Some projects are unique from their very inception. By virtue of their subject matter, inspiration, and/or execution, these projects distinguish themselves from the everyday, mundane, and clichéd subject matter. Often, the success of such an effort is determined by whether it speaks to its intended audience in a manner that educates, maintains a tradition, provides perspective on a particular history, and maybe even inspires.
Root Walking: Americana Blues and Roots by Big Walker (Big Walker label) is just such a project. This effort uses slave poetry from as far back as the 1700s for lyrics. As stated by Walker in the liner notes: “Many of the lyrics are changed to fit the general public as not to offend or threaten anyone. Some of the poems were told to me as a child. [I] in turn, recited them to my children in the forum of bedtime stories. Others are true accounts of events that occurred in my life, or how I feel about life. Like ‘Can’t Take No Train’ and ‘Slave.'” These lyrics are the voice of a people, telling their stories of day to day life.

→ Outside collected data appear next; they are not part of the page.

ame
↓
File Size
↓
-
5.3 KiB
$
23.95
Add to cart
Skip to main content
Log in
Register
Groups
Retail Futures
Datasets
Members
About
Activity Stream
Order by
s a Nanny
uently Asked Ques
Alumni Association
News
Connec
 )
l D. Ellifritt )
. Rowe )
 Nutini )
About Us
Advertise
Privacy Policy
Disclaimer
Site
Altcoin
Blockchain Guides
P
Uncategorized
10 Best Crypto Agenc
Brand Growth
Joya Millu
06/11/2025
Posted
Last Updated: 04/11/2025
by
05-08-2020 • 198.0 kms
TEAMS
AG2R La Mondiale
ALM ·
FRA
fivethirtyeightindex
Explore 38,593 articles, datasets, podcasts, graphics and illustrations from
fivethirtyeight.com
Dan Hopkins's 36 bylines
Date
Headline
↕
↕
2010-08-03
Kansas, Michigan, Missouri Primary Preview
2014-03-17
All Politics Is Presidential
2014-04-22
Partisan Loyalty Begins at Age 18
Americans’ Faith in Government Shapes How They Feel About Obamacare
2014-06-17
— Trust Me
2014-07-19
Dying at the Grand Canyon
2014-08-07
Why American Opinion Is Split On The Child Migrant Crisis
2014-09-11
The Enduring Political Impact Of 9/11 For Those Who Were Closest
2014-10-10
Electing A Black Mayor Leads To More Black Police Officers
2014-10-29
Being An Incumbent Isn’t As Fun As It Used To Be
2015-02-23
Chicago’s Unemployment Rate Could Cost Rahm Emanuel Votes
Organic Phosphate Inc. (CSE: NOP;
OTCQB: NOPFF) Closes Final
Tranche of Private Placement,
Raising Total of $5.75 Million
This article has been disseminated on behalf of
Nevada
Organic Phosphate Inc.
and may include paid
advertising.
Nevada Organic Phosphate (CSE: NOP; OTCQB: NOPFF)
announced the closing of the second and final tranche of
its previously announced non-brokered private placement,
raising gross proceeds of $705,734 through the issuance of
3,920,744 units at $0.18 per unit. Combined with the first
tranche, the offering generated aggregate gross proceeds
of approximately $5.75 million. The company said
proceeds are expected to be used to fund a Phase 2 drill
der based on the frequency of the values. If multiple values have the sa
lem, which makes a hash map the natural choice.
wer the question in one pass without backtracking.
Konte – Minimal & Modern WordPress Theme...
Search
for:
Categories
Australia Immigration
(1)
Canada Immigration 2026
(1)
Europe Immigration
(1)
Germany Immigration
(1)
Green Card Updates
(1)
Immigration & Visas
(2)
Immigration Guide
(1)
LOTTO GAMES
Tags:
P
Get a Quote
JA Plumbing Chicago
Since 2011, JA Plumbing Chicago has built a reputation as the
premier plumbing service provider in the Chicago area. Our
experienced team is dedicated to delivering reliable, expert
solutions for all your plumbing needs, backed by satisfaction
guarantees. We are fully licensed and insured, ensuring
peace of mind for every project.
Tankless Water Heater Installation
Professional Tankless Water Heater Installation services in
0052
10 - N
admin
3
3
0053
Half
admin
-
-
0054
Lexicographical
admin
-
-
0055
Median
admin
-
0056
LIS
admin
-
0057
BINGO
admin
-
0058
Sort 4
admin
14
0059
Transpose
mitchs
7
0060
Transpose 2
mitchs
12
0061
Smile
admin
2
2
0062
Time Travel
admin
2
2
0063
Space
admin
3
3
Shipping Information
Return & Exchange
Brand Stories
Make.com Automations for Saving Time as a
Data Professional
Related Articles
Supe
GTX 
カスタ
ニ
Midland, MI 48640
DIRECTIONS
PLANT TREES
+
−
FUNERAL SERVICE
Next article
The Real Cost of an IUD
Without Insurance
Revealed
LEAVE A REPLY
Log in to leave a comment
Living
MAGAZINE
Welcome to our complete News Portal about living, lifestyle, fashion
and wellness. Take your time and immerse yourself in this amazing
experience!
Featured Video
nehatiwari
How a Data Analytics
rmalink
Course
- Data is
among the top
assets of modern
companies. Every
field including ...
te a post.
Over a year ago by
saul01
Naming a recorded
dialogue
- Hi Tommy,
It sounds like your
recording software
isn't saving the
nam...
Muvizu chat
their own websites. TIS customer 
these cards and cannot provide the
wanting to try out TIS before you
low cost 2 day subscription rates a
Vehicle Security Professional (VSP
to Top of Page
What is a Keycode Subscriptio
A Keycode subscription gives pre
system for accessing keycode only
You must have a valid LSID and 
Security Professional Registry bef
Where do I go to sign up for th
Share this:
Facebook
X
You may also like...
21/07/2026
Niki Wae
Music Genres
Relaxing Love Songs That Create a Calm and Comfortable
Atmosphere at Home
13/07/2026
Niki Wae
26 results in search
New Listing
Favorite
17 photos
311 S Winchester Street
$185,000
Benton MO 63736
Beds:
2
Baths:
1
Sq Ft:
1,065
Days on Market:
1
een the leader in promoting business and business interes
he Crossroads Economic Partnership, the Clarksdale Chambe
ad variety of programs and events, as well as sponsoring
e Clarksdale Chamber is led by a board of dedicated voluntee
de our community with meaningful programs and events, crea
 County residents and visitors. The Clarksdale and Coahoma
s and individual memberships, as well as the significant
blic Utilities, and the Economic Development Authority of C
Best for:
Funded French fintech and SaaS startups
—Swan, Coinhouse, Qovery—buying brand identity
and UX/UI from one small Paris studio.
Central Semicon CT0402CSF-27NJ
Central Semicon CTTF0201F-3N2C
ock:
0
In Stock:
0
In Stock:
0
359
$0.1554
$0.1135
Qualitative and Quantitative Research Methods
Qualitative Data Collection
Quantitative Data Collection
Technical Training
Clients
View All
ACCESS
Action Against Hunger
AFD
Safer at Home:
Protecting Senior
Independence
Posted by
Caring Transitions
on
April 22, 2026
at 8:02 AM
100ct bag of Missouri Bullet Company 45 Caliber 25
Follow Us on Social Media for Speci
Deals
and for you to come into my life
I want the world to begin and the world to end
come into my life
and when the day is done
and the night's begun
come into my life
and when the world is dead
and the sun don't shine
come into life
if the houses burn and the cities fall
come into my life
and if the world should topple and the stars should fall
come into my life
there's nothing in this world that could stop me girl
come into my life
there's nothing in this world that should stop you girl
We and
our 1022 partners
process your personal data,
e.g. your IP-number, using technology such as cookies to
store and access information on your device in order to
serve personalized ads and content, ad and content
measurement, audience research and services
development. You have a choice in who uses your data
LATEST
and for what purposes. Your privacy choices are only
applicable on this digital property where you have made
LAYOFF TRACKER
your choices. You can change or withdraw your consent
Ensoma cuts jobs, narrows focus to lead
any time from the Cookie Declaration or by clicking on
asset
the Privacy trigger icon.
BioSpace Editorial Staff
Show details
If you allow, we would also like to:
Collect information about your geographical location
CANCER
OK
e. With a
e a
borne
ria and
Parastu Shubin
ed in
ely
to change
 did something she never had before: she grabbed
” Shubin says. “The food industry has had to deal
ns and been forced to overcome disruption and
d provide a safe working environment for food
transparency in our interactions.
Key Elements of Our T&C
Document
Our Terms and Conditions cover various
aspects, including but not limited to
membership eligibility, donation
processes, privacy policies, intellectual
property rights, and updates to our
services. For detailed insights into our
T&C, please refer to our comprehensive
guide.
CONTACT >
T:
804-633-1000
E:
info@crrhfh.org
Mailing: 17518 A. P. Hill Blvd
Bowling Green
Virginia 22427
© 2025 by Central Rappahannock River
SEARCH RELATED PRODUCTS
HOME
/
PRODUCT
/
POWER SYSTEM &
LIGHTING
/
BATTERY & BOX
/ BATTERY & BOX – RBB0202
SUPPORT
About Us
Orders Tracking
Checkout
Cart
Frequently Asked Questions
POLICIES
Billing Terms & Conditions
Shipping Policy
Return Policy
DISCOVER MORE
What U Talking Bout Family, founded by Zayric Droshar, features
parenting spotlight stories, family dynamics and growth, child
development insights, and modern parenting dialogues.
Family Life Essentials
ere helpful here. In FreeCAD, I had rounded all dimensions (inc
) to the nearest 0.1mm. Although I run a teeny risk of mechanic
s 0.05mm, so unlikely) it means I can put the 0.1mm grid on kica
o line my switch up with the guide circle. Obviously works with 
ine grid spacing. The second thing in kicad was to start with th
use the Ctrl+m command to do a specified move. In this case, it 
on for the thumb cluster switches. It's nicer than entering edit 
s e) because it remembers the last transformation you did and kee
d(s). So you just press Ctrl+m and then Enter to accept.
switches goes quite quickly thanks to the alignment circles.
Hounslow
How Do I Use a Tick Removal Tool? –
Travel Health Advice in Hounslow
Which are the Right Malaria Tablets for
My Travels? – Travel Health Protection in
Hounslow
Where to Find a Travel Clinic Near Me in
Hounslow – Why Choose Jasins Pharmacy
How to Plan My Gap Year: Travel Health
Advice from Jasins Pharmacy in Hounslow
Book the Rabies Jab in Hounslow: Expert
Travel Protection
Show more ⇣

Beyond the lyrics, there is the music. This album is set to late ’40s – early ’50s style (sometimes referred to as “post war”) blues. The sound quality and production are good, and the level of musicianship is high. The lead-off track, “It’s Hard,” is driven by light guitar blues, and some great harp playing from Walker. “Raise A Ruckus” is uptempo, with some fine steel picking, and more great harp playing from Walker. “Wild Black Bill” is about a man living life on his terms. It is slow, steady, and thumping, with a bit of wonderful old school slide.
“Run Nigri Run” is an extremely powerful piece. This song conjures up vivid images of a gang of pursuers hunting down the pursued as though he is a hated animal, rather than a human being. The music this hunt is set to definitely has echoes of CCR, and really moves things along. “Papa Guede” has a Louisiana flavor about it with Bonnie Raitt style slide, and will remind some of Little Feat.
“Slave” is a very interesting piece of music. It is slow, bluesy, with an almost spiritual style backing vocal. The music stops at 5:04 and then picks up again at 5:22 with Walker chanting. An undocumented song? At 5:28 the music becomes an up-tempo Chicago style blues with some nice guitar work, killer electric piano, and a great sax run by Walker. This is a “HooDoo” song. Very tasty!
Root Walking: Americana Blues and Roots is a very different kind of blues album. It is a unique undertaking that works well. The finished work is spiritual; at once entertaining the listener, and forcing them to really hear what is being said. The images it entices the listener to conjure up are vivid and real. The excellent “post war” style blues these lyrics are set to, elevate and enhance the whole experience. Excellent work here Mr. Walker!